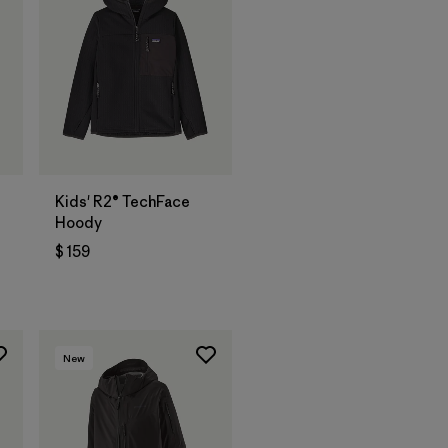
t
Kids' R2® TechFace
Hoody
$ 159
ios
New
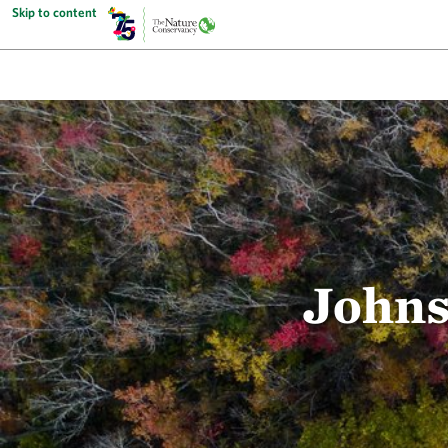
Skip to content
Johns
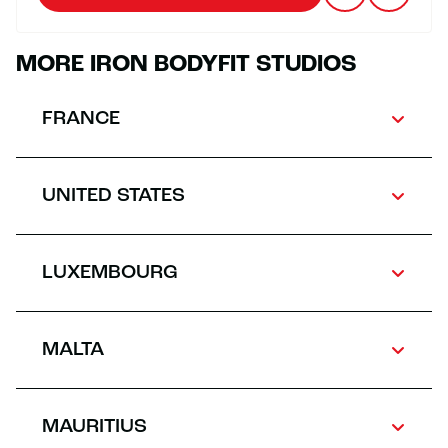
MORE IRON BODYFIT STUDIOS
FRANCE
UNITED STATES
LUXEMBOURG
MALTA
MAURITIUS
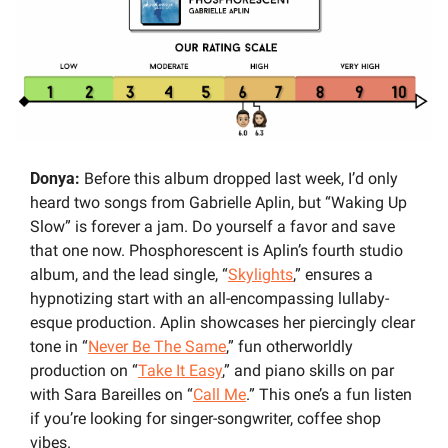
Donya:
 Before this album dropped last week, I’d only 
heard two songs from Gabrielle Aplin, but “Waking Up 
Slow” is forever a jam. Do yourself a favor and save 
that one now. Phosphorescent is Aplin’s fourth studio 
album, and the lead single, “
Skylights
,” ensures a 
hypnotizing start with an all-encompassing lullaby-
esque production. Aplin showcases her piercingly clear 
tone in “
Never Be The Same
,” fun otherworldly 
production on “
Take It Easy
,” and piano skills on par 
with Sara Bareilles on “
Call Me
.” This one’s a fun listen 
if you’re looking for singer-songwriter, coffee shop 
vibes. 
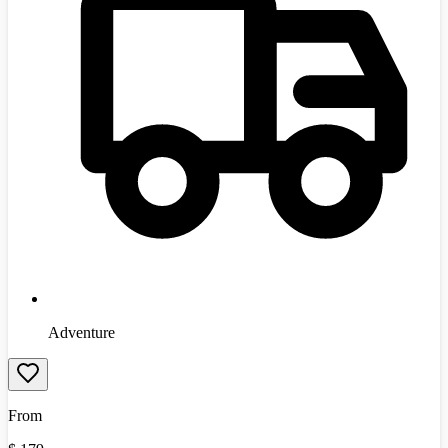
Adventure
From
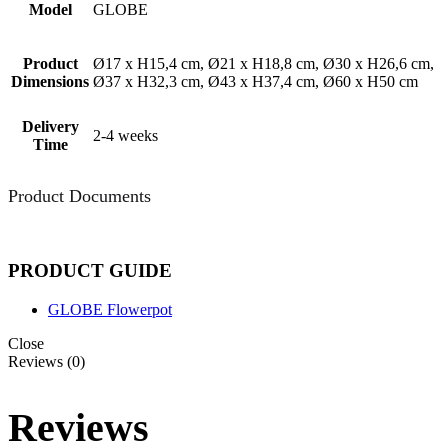
Model
GLOBE
Product
Ø17 x H15,4 cm, Ø21 x H18,8 cm, Ø30 x H26,6 cm,
Dimensions
Ø37 x H32,3 cm, Ø43 x H37,4 cm, Ø60 x H50 cm
Delivery
2-4 weeks
Time
Product Documents
PRODUCT GUIDE
GLOBE Flowerpot
Close
Reviews (0)
Reviews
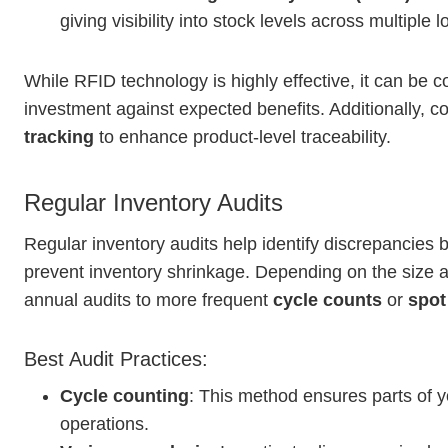
giving visibility into stock levels across multiple l
While RFID technology is highly effective, it can be co
investment against expected benefits. Additionally, 
tracking
to enhance product-level traceability.
Regular Inventory Audits
Regular inventory audits help identify discrepancies 
prevent inventory shrinkage. Depending on the size an
annual audits to more frequent
cycle counts
or
spot
Best Audit Practices:
Cycle counting
: This method ensures parts of y
operations.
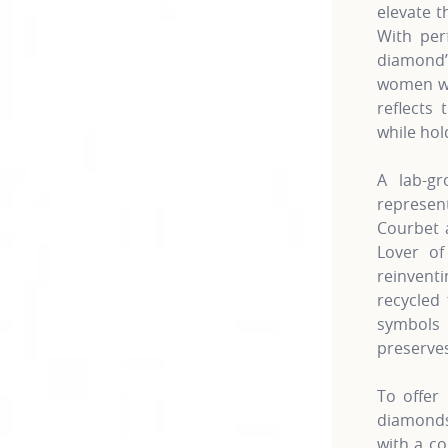
elevate t
With per
diamond’
women wh
reflects 
while hol
A lab-gr
represe
Courbet a
Lover of
reinven
recycled 
symbols 
preserves
To offer 
diamonds 
with a co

--- INSTRUCTIONS FOR THE TASK ---
Count the lines in the items above that contain the string "ensures", treating uppercase and lowercase as different. Reply with the number only.

--- ANSWER ---
2